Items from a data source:
* * * * *

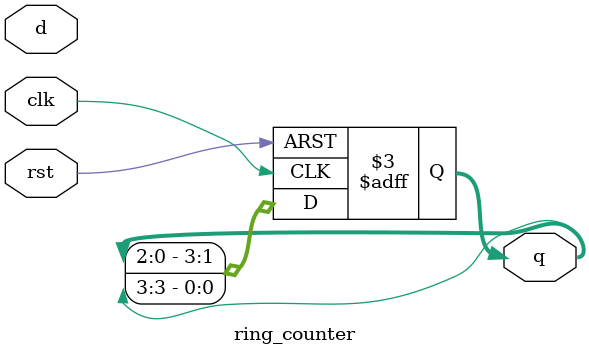
<source format=v>
module ring_counter(input d,clk,rst,output reg [3:0]q);

always@(posedge clk or negedge rst)begin
	if(!rst)
		q <= 4'b0001;
		else
			q <= {q[2:0],q[3]};
	end
	endmodule


</source>
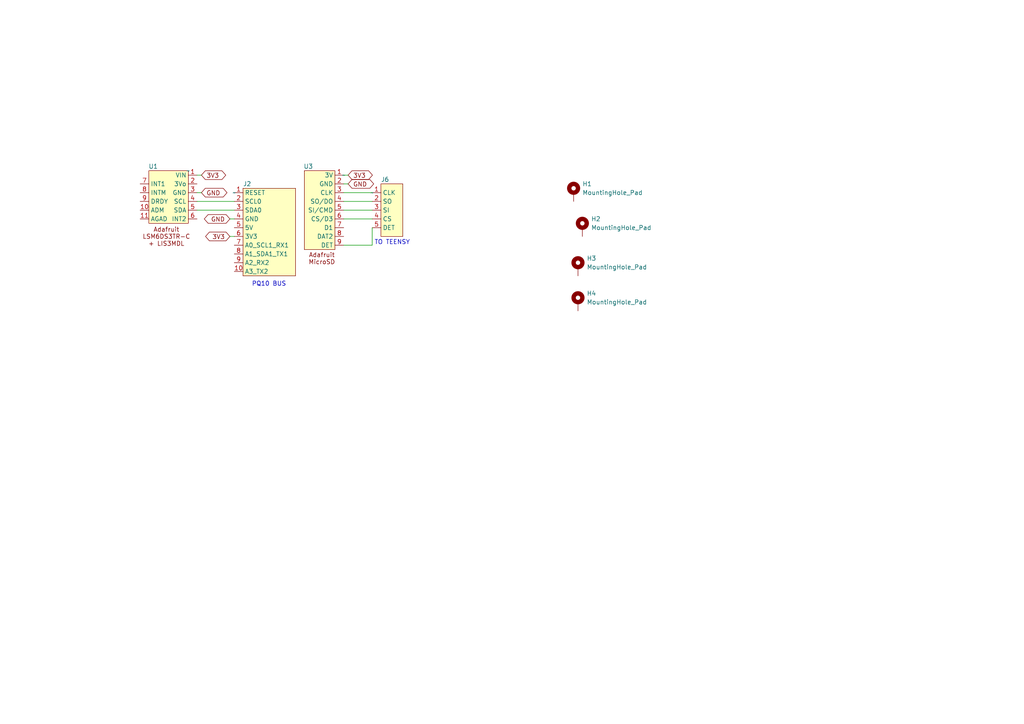
<source format=kicad_sch>
(kicad_sch (version 20230121) (generator eeschema)

  (uuid 00a6ea94-aa30-4b53-95cf-f364f0b17647)

  (paper "A4")

  


  (wire (pts (xy 57.15 50.8) (xy 58.42 50.8))
    (stroke (width 0) (type default))
    (uuid 2e5c4e65-5991-4bd2-8b1f-2131a48cc002)
  )
  (wire (pts (xy 57.15 58.42) (xy 67.945 58.42))
    (stroke (width 0) (type default))
    (uuid 329dd57a-67cf-4649-96dd-59c28d44eed4)
  )
  (wire (pts (xy 100.965 50.8) (xy 99.695 50.8))
    (stroke (width 0) (type default))
    (uuid 4ada3c47-5210-4972-a6fb-f30523dac4cf)
  )
  (wire (pts (xy 66.675 68.58) (xy 67.945 68.58))
    (stroke (width 0) (type default))
    (uuid 68440d4c-4ad9-46e6-ba56-73daad2fecfa)
  )
  (wire (pts (xy 99.695 55.88) (xy 107.95 55.88))
    (stroke (width 0) (type default))
    (uuid 883f91de-23b9-4f13-8c9c-0e03e92691d0)
  )
  (wire (pts (xy 100.965 53.34) (xy 99.695 53.34))
    (stroke (width 0) (type default))
    (uuid 8b41435d-3f53-44b2-aa3f-7ebb5e8a3505)
  )
  (wire (pts (xy 66.675 63.5) (xy 67.945 63.5))
    (stroke (width 0) (type default))
    (uuid 8caa03c5-91b2-4ae8-b589-256472a11d07)
  )
  (wire (pts (xy 99.695 58.42) (xy 107.95 58.42))
    (stroke (width 0) (type default))
    (uuid 8f9b5fba-0797-493a-be55-6fa24c490177)
  )
  (wire (pts (xy 57.15 60.96) (xy 67.945 60.96))
    (stroke (width 0) (type default))
    (uuid a3d7045c-f60a-4ffc-971e-388687c394f7)
  )
  (wire (pts (xy 99.695 60.96) (xy 107.95 60.96))
    (stroke (width 0) (type default))
    (uuid aacfcb9a-9bb5-413c-a812-7ec5f2564b82)
  )
  (wire (pts (xy 107.95 71.12) (xy 107.95 66.04))
    (stroke (width 0) (type default))
    (uuid c6efd0c7-2ace-48ae-846d-5dc16ab601c7)
  )
  (wire (pts (xy 57.15 55.88) (xy 58.42 55.88))
    (stroke (width 0) (type default))
    (uuid caa5a0be-3161-439d-a9e0-76907329fd0e)
  )
  (wire (pts (xy 99.695 63.5) (xy 107.95 63.5))
    (stroke (width 0) (type default))
    (uuid e3c3baac-955c-4c68-b381-60a2e57bbba4)
  )
  (wire (pts (xy 99.695 71.12) (xy 107.95 71.12))
    (stroke (width 0) (type default))
    (uuid edd3ff9f-adb1-4a0a-b80d-8f6f2a846083)
  )

  (text "PQ10 BUS" (at 73.025 83.185 0)
    (effects (font (size 1.27 1.27)) (justify left bottom))
    (uuid 8ba67ce7-6c61-4717-885f-5be601a8a1e7)
  )
  (text "TO TEENSY\n" (at 108.585 71.12 0)
    (effects (font (size 1.27 1.27)) (justify left bottom))
    (uuid 8f7489a6-1d18-42d7-9633-b2ff53c33f82)
  )

  (global_label "3V3" (shape bidirectional) (at 66.675 68.58 180) (fields_autoplaced)
    (effects (font (size 1.27 1.27)) (justify right))
    (uuid 2db03159-6821-4b5f-b01a-97042b0dc4fe)
    (property "Intersheetrefs" "${INTERSHEET_REFS}" (at 59.0709 68.58 0)
      (effects (font (size 1.27 1.27)) (justify right) hide)
    )
  )
  (global_label "3V3" (shape bidirectional) (at 58.42 50.8 0) (fields_autoplaced)
    (effects (font (size 1.27 1.27)) (justify left))
    (uuid d52e3d93-aff4-4520-9b4d-56867bf8728c)
    (property "Intersheetrefs" "${INTERSHEET_REFS}" (at 66.0241 50.8 0)
      (effects (font (size 1.27 1.27)) (justify left) hide)
    )
  )
  (global_label "GND" (shape bidirectional) (at 66.675 63.5 180) (fields_autoplaced)
    (effects (font (size 1.27 1.27)) (justify right))
    (uuid d534aa1c-34a3-4ae8-a81e-2598f8c05a39)
    (property "Intersheetrefs" "${INTERSHEET_REFS}" (at 58.708 63.5 0)
      (effects (font (size 1.27 1.27)) (justify right) hide)
    )
  )
  (global_label "GND" (shape bidirectional) (at 100.965 53.34 0) (fields_autoplaced)
    (effects (font (size 1.27 1.27)) (justify left))
    (uuid dc9d0df1-f098-483a-86e7-040e5c8acfca)
    (property "Intersheetrefs" "${INTERSHEET_REFS}" (at 108.932 53.34 0)
      (effects (font (size 1.27 1.27)) (justify left) hide)
    )
  )
  (global_label "3V3" (shape bidirectional) (at 100.965 50.8 0) (fields_autoplaced)
    (effects (font (size 1.27 1.27)) (justify left))
    (uuid e1b309f7-b534-4319-b4c8-2b8ef9fa7a49)
    (property "Intersheetrefs" "${INTERSHEET_REFS}" (at 108.5691 50.8 0)
      (effects (font (size 1.27 1.27)) (justify left) hide)
    )
  )
  (global_label "GND" (shape bidirectional) (at 58.42 55.88 0) (fields_autoplaced)
    (effects (font (size 1.27 1.27)) (justify left))
    (uuid feec3ecf-6653-4f34-80d3-8a9210e98e56)
    (property "Intersheetrefs" "${INTERSHEET_REFS}" (at 66.387 55.88 0)
      (effects (font (size 1.27 1.27)) (justify left) hide)
    )
  )

  (symbol (lib_id "Mechanical:MountingHole_Pad") (at 167.64 87.63 0) (unit 1)
    (in_bom yes) (on_board yes) (dnp no) (fields_autoplaced)
    (uuid 156a92be-aa52-477e-a364-a178f2879f11)
    (property "Reference" "H4" (at 170.18 85.09 0)
      (effects (font (size 1.27 1.27)) (justify left))
    )
    (property "Value" "MountingHole_Pad" (at 170.18 87.63 0)
      (effects (font (size 1.27 1.27)) (justify left))
    )
    (property "Footprint" "thesis:MountingHole_2.5mm_Pad" (at 167.64 87.63 0)
      (effects (font (size 1.27 1.27)) hide)
    )
    (property "Datasheet" "~" (at 167.64 87.63 0)
      (effects (font (size 1.27 1.27)) hide)
    )
    (pin "1" (uuid eab9a990-7609-41b7-8162-a94043ad11cb))
    (instances
      (project "obc-peripherals"
        (path "/00a6ea94-aa30-4b53-95cf-f364f0b17647"
          (reference "H4") (unit 1)
        )
      )
    )
  )

  (symbol (lib_id "thesis:Adafruit_MicroSD_Breakout") (at 99.695 50.8 0) (mirror y) (unit 1)
    (in_bom yes) (on_board yes) (dnp no)
    (uuid 2656e86d-3687-4e9f-9d0b-251fe95b0dba)
    (property "Reference" "U3" (at 90.805 48.26 0)
      (effects (font (size 1.27 1.27)) (justify left))
    )
    (property "Value" "~" (at 99.695 50.8 0)
      (effects (font (size 1.27 1.27)))
    )
    (property "Footprint" "thesis:Adafruit_MicroSD" (at 99.695 50.8 0)
      (effects (font (size 1.27 1.27)) hide)
    )
    (property "Datasheet" "" (at 99.695 50.8 0)
      (effects (font (size 1.27 1.27)) hide)
    )
    (pin "2" (uuid e9f54356-901d-4965-a0a6-ecf1fe2db294))
    (pin "4" (uuid bbc7bf4c-bf7f-43d8-838c-ee138fe356e3))
    (pin "6" (uuid b40824a5-0640-470e-8d23-7ad5f646909b))
    (pin "3" (uuid 314559d9-1e3b-4c6f-82ee-5b82f9ef8dbf))
    (pin "1" (uuid afca9bc0-31f3-4bf6-b6a6-b7fea461bc6c))
    (pin "5" (uuid 3be37f3a-c9d4-4dfe-9d81-96456887bece))
    (pin "7" (uuid d4307a29-a80f-4e12-96c3-5e7e6e8df2c8))
    (pin "8" (uuid 6876abbc-2105-48c7-b820-14c898521aa3))
    (pin "9" (uuid b1633d0a-e76e-4a38-b3ab-feb729354345))
    (instances
      (project "obc-peripherals"
        (path "/00a6ea94-aa30-4b53-95cf-f364f0b17647"
          (reference "U3") (unit 1)
        )
      )
    )
  )

  (symbol (lib_id "Mechanical:MountingHole_Pad") (at 168.91 66.04 0) (unit 1)
    (in_bom yes) (on_board yes) (dnp no) (fields_autoplaced)
    (uuid 2dd2420d-f864-42a5-b710-34f1ef7ffb02)
    (property "Reference" "H2" (at 171.45 63.5 0)
      (effects (font (size 1.27 1.27)) (justify left))
    )
    (property "Value" "MountingHole_Pad" (at 171.45 66.04 0)
      (effects (font (size 1.27 1.27)) (justify left))
    )
    (property "Footprint" "thesis:MountingHole_2.5mm_Pad" (at 168.91 66.04 0)
      (effects (font (size 1.27 1.27)) hide)
    )
    (property "Datasheet" "~" (at 168.91 66.04 0)
      (effects (font (size 1.27 1.27)) hide)
    )
    (pin "1" (uuid ae6b8798-dab9-440a-a098-d1e939242d6e))
    (instances
      (project "obc-peripherals"
        (path "/00a6ea94-aa30-4b53-95cf-f364f0b17647"
          (reference "H2") (unit 1)
        )
      )
    )
  )

  (symbol (lib_id "Mechanical:MountingHole_Pad") (at 167.64 77.47 0) (unit 1)
    (in_bom yes) (on_board yes) (dnp no) (fields_autoplaced)
    (uuid 4f22ee52-c4ed-41dc-a67e-eec518bb3214)
    (property "Reference" "H3" (at 170.18 74.93 0)
      (effects (font (size 1.27 1.27)) (justify left))
    )
    (property "Value" "MountingHole_Pad" (at 170.18 77.47 0)
      (effects (font (size 1.27 1.27)) (justify left))
    )
    (property "Footprint" "thesis:MountingHole_2.5mm_Pad" (at 167.64 77.47 0)
      (effects (font (size 1.27 1.27)) hide)
    )
    (property "Datasheet" "~" (at 167.64 77.47 0)
      (effects (font (size 1.27 1.27)) hide)
    )
    (pin "1" (uuid 1c547e40-becd-47c0-9dce-3178c3af4e60))
    (instances
      (project "obc-peripherals"
        (path "/00a6ea94-aa30-4b53-95cf-f364f0b17647"
          (reference "H3") (unit 1)
        )
      )
    )
  )

  (symbol (lib_id "thesis:Adafruit_LSM6DS3TR-C_LIS3MDL") (at 54.61 49.53 0) (mirror y) (unit 1)
    (in_bom yes) (on_board yes) (dnp no)
    (uuid 72c8fa24-9c39-4323-82d9-135512f699c8)
    (property "Reference" "U1" (at 44.45 48.26 0)
      (effects (font (size 1.27 1.27)))
    )
    (property "Value" "~" (at 54.61 49.53 0)
      (effects (font (size 1.27 1.27)))
    )
    (property "Footprint" "thesis:Adafruit_LSM6DS3TR-C_LIS3MDL" (at 54.61 49.53 0)
      (effects (font (size 1.27 1.27)) hide)
    )
    (property "Datasheet" "" (at 54.61 49.53 0)
      (effects (font (size 1.27 1.27)) hide)
    )
    (pin "5" (uuid 78c734a2-7bea-465f-8068-d8ce168754db))
    (pin "11" (uuid 2c6acfd9-ad6f-4e79-a361-933bc5a6cb34))
    (pin "6" (uuid 41f23edf-d293-4213-ac69-68373673e998))
    (pin "7" (uuid f62b37d7-a26a-43ce-8668-2f4e6b3eb26d))
    (pin "8" (uuid b71f896a-6ffd-4edb-9b0e-d4e7b028a0de))
    (pin "1" (uuid f40f509d-143c-4ab1-b7d0-3adf10292cd7))
    (pin "9" (uuid e8840d0e-9c4e-41b9-879d-f87e0bca69f2))
    (pin "2" (uuid 9f16946b-8f31-4713-bd8f-c3a3aa611b1c))
    (pin "3" (uuid 578ce19e-277c-4ee1-96b9-6d433fb26b1e))
    (pin "10" (uuid cebbe08d-51cf-4709-8af0-21ad9b5dd5ee))
    (pin "4" (uuid 36de452c-6d86-4857-b082-e6032fdf4864))
    (instances
      (project "obc-peripherals"
        (path "/00a6ea94-aa30-4b53-95cf-f364f0b17647"
          (reference "U1") (unit 1)
        )
      )
    )
  )

  (symbol (lib_id "thesis:PQ_Bus") (at 70.485 54.61 0) (unit 1)
    (in_bom yes) (on_board yes) (dnp no)
    (uuid 72d9fc01-3a04-468a-ba7d-ff3a286c5d8d)
    (property "Reference" "J2" (at 70.485 53.34 0)
      (effects (font (size 1.27 1.27)) (justify left))
    )
    (property "Value" "~" (at 67.945 55.88 0)
      (effects (font (size 1.27 1.27)))
    )
    (property "Footprint" "Connector_PinSocket_2.00mm:PinSocket_1x10_P2.00mm_Vertical" (at 67.945 55.88 0)
      (effects (font (size 1.27 1.27)) hide)
    )
    (property "Datasheet" "" (at 67.945 55.88 0)
      (effects (font (size 1.27 1.27)) hide)
    )
    (pin "5" (uuid 298fe0ca-7dfd-48d7-a6da-b151993f8304))
    (pin "4" (uuid fe9f75ae-a4ce-4bf3-ad35-4b1d88a026e2))
    (pin "3" (uuid 3b5f1e9e-f1a1-4507-b26c-ef907bae43e8))
    (pin "7" (uuid 44453b15-dd59-443f-8242-653fd0178dfd))
    (pin "1" (uuid e5ed795c-b3b8-45ec-937e-7d689638dfcf))
    (pin "8" (uuid bdb902d8-2d9f-40ab-9b63-97ce8b1f297b))
    (pin "9" (uuid 54b7e4e0-39a4-472c-8024-cab5a40049cc))
    (pin "6" (uuid c8ee2b15-3af1-44ad-a78f-036443a2d29b))
    (pin "2" (uuid e67266bc-d652-4350-a7bd-6c97b1f4c3f0))
    (pin "10" (uuid c7c6f924-36a7-450c-83e3-1fdfa322aeb3))
    (instances
      (project "obc-peripherals"
        (path "/00a6ea94-aa30-4b53-95cf-f364f0b17647"
          (reference "J2") (unit 1)
        )
      )
    )
  )

  (symbol (lib_id "Mechanical:MountingHole_Pad") (at 166.37 55.88 0) (unit 1)
    (in_bom yes) (on_board yes) (dnp no) (fields_autoplaced)
    (uuid a544bef0-ac8e-417d-b67f-ba04d30d402f)
    (property "Reference" "H1" (at 168.91 53.34 0)
      (effects (font (size 1.27 1.27)) (justify left))
    )
    (property "Value" "MountingHole_Pad" (at 168.91 55.88 0)
      (effects (font (size 1.27 1.27)) (justify left))
    )
    (property "Footprint" "thesis:MountingHole_2.5mm_Pad" (at 166.37 55.88 0)
      (effects (font (size 1.27 1.27)) hide)
    )
    (property "Datasheet" "~" (at 166.37 55.88 0)
      (effects (font (size 1.27 1.27)) hide)
    )
    (pin "1" (uuid 977ec45f-e7c6-4f05-8ce8-9ae33d8c6d73))
    (instances
      (project "obc-peripherals"
        (path "/00a6ea94-aa30-4b53-95cf-f364f0b17647"
          (reference "H1") (unit 1)
        )
      )
    )
  )

  (symbol (lib_id "thesis:1x04_Header") (at 110.49 53.34 0) (unit 1)
    (in_bom yes) (on_board yes) (dnp no)
    (uuid cfa4387f-a765-432c-9cbf-2252dbbb770e)
    (property "Reference" "J6" (at 110.49 52.07 0)
      (effects (font (size 1.27 1.27)) (justify left))
    )
    (property "Value" "~" (at 107.95 55.88 0)
      (effects (font (size 1.27 1.27)))
    )
    (property "Footprint" "Connector_PinSocket_2.00mm:PinSocket_1x05_P2.00mm_Vertical" (at 107.95 55.88 0)
      (effects (font (size 1.27 1.27)) hide)
    )
    (property "Datasheet" "" (at 107.95 55.88 0)
      (effects (font (size 1.27 1.27)) hide)
    )
    (pin "5" (uuid 10fca93f-1208-4f5d-aaba-4a192416b802))
    (pin "4" (uuid 1f799834-0428-46ee-a5a3-22c5e2ab152b))
    (pin "3" (uuid 00a131c4-3d7e-4d3d-8e1d-66f494c41318))
    (pin "2" (uuid 9dd0b9a4-f056-43ee-a2f2-4497e5e3e09f))
    (pin "1" (uuid 4b22bb1b-2162-41fc-993f-7d44dd6c10de))
    (instances
      (project "obc-peripherals"
        (path "/00a6ea94-aa30-4b53-95cf-f364f0b17647"
          (reference "J6") (unit 1)
        )
      )
    )
  )

  (sheet_instances
    (path "/" (page "1"))
  )
)

</source>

* * * * *

WHAT TO PRODUCE:
Where does the word "Intersheetrefs" occur in the data? Copy every line that has it.

EXERCISE ANSWER:
    (property "Intersheetrefs" "${INTERSHEET_REFS}" (at 59.0709 68.58 0)
    (property "Intersheetrefs" "${INTERSHEET_REFS}" (at 66.0241 50.8 0)
    (property "Intersheetrefs" "${INTERSHEET_REFS}" (at 58.708 63.5 0)
    (property "Intersheetrefs" "${INTERSHEET_REFS}" (at 108.932 53.34 0)
    (property "Intersheetrefs" "${INTERSHEET_REFS}" (at 108.5691 50.8 0)
    (property "Intersheetrefs" "${INTERSHEET_REFS}" (at 66.387 55.88 0)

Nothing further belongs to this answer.